→ **TEXT PROVIDED**:
A Pew Research Center survey conducted in June finds that roughly three-quarters of U.S. adults say it is very (37%) or somewhat (36%) likely that social media sites intentionally censor political viewpoints that they find objectionable. Just 25% believe this is not likely the case.

At this point, of course, it’s hard to see how this is even debatable. While “censor” is perhaps not the most accurate term to use here—given the word’s connotations of state intervention—it is apparent that social media firms, at the very leastlimit discussion and the reach of certain political viewpoints by banning certain users. These firms also openly admit to biasing readers against certain content through the use of “fact checkers.” Anecdotal evidence also strongly suggests that these social media firms also engage in tactics like “shadow banning,” which hides certain posts and content from certain users.

This is no haphazard or “neutral” bias, either. It is clear that the user bans and “fact checking” warnings against certain posts are designed to fall most often on groups that could be described as “conservative,” or “libertarian,” or which advocate in favor of Donald Trump and his allies.

As far as media companies go, this is just par for the course. What is perhaps so unusual in this case is that so many self-identified conservatives and libertarians seem surprised that things turned out this way.

This may be due to the fact that many continue to believe the false notion that social media companies are a sort of “public utility.” The social media companies themselves promote this myth and like to give the impression that they are open forums facilitating open communication. In reality, the firms are essentially just media companies like CNN, NBC, or the New York Times. Like ordinary media companies they modify and promote content to reflect the firm’s preferences. This is clear every time a social media company intervenes to modify “trending topics” lists, or remove content altogether.  Consequently, the only meaningful difference between standard media companies and social media companies is that social media firms don’t produce their own content like ABC News or the Washington Post do. Rather, social media companies have convinced their users to produce all the content. The social media companies then reap the rewards in terms of selling personal information to advertisers and curating user-produced content to suit the companies’ own vision and needs.

→ **Saved data entries**:

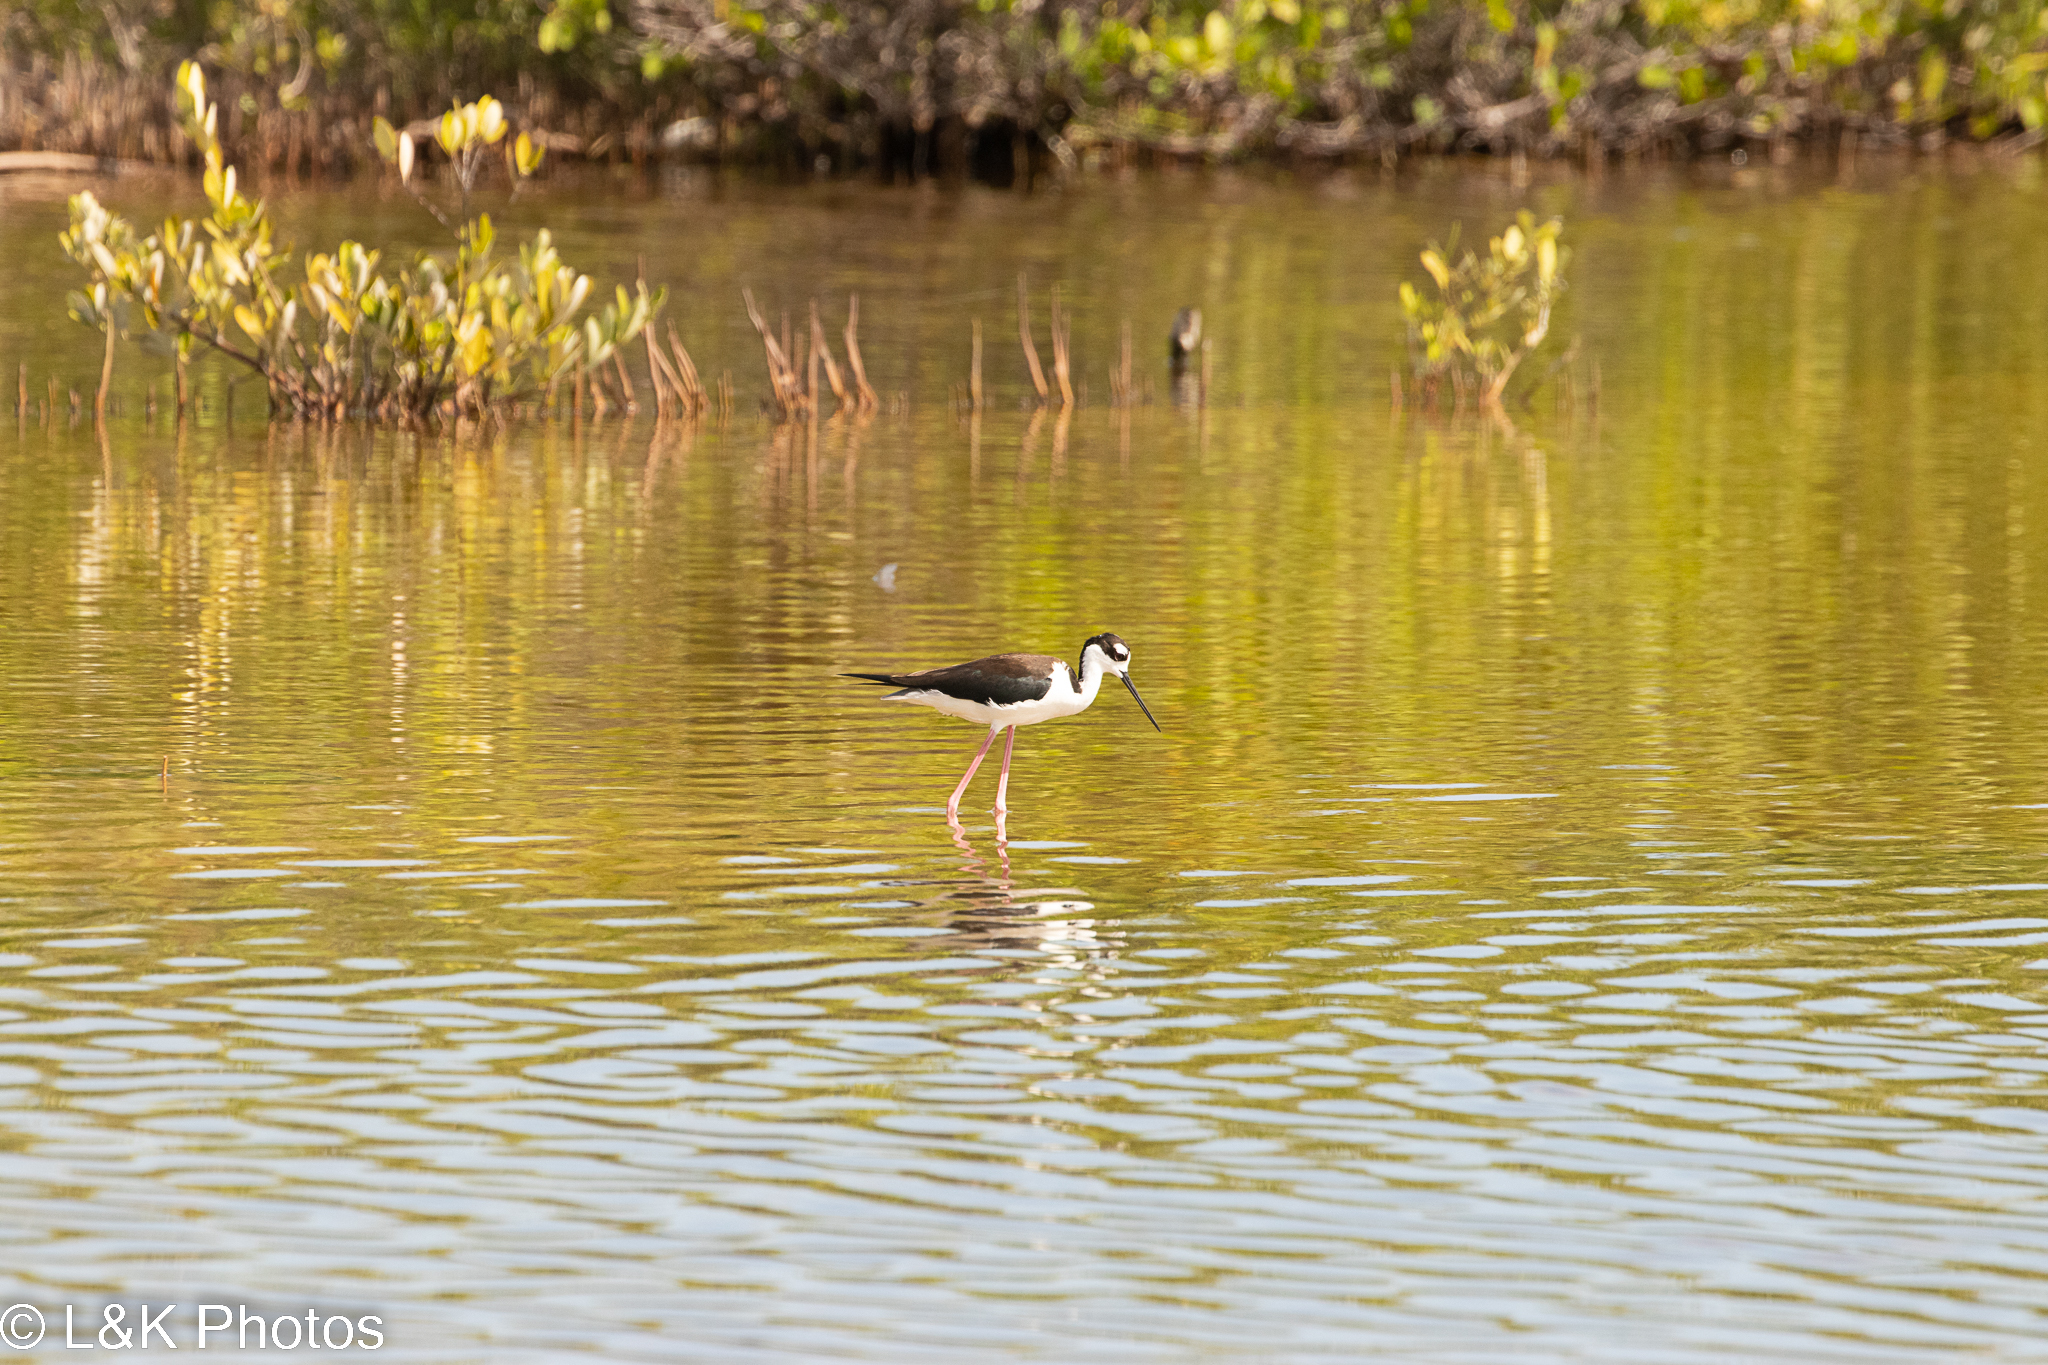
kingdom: Animalia
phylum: Chordata
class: Aves
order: Charadriiformes
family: Recurvirostridae
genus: Himantopus
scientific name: Himantopus mexicanus
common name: Black-necked stilt
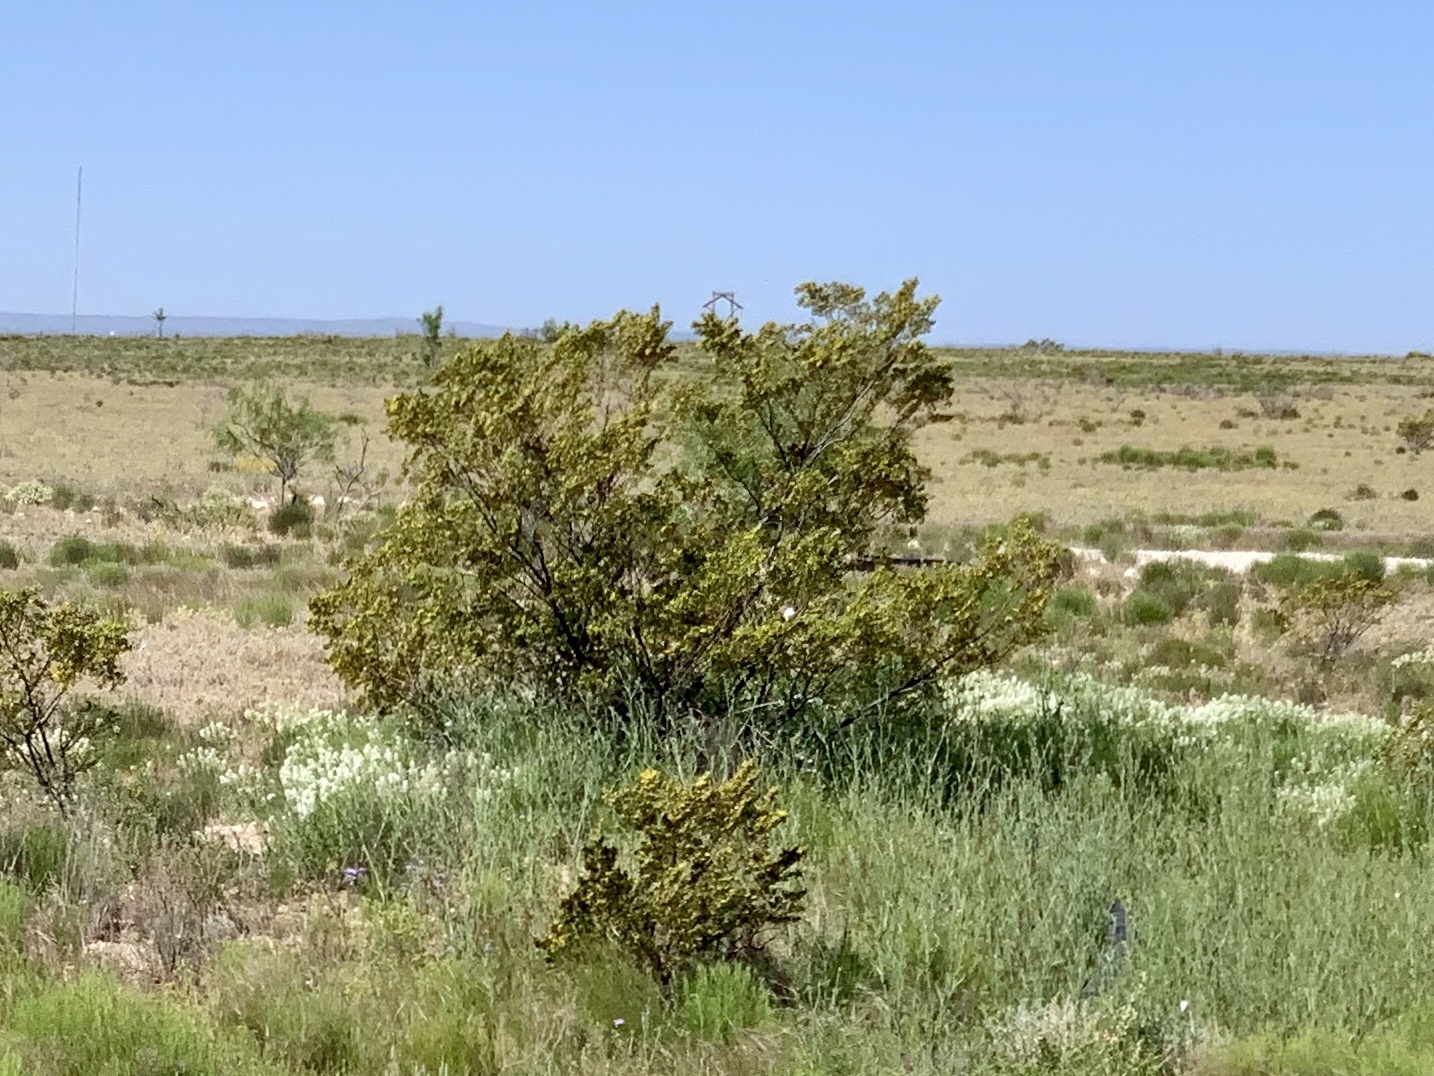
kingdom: Plantae
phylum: Tracheophyta
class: Magnoliopsida
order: Zygophyllales
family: Zygophyllaceae
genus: Larrea
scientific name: Larrea tridentata
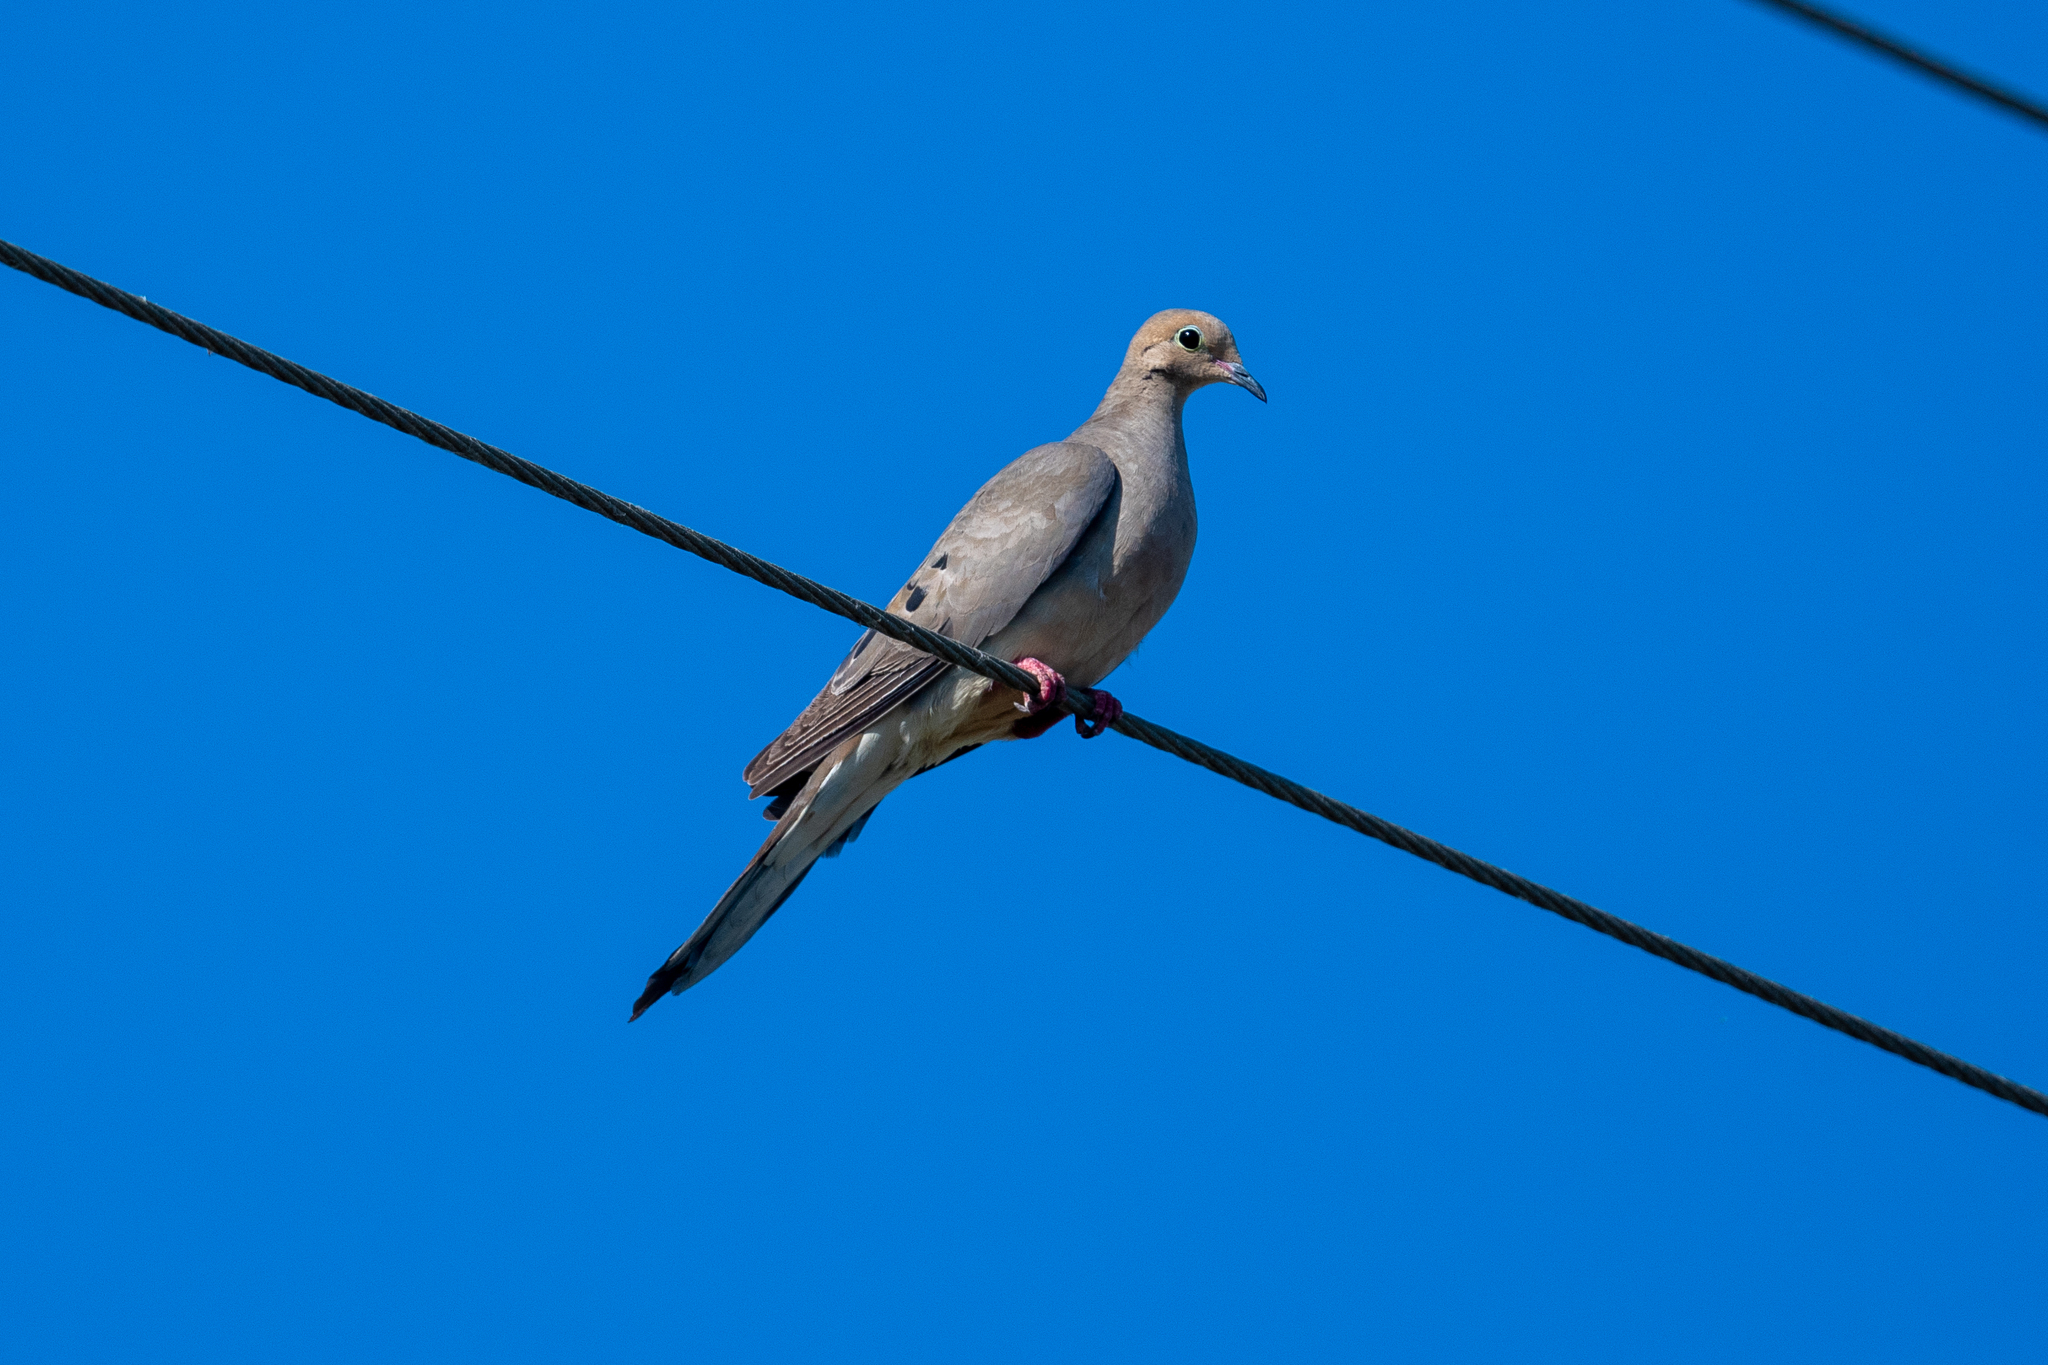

→ **EXERCISE DESCRIPTION**: Echo, word for word, the stretch of the social media article from "This is no haphazard" through "and his allies.". The records have nothing to do with the social media article.

→ **RESULT**:
This is no haphazard or “neutral” bias, either. It is clear that the user bans and “fact checking” warnings against certain posts are designed to fall most often on groups that could be described as “conservative,” or “libertarian,” or which advocate in favor of Donald Trump and his allies.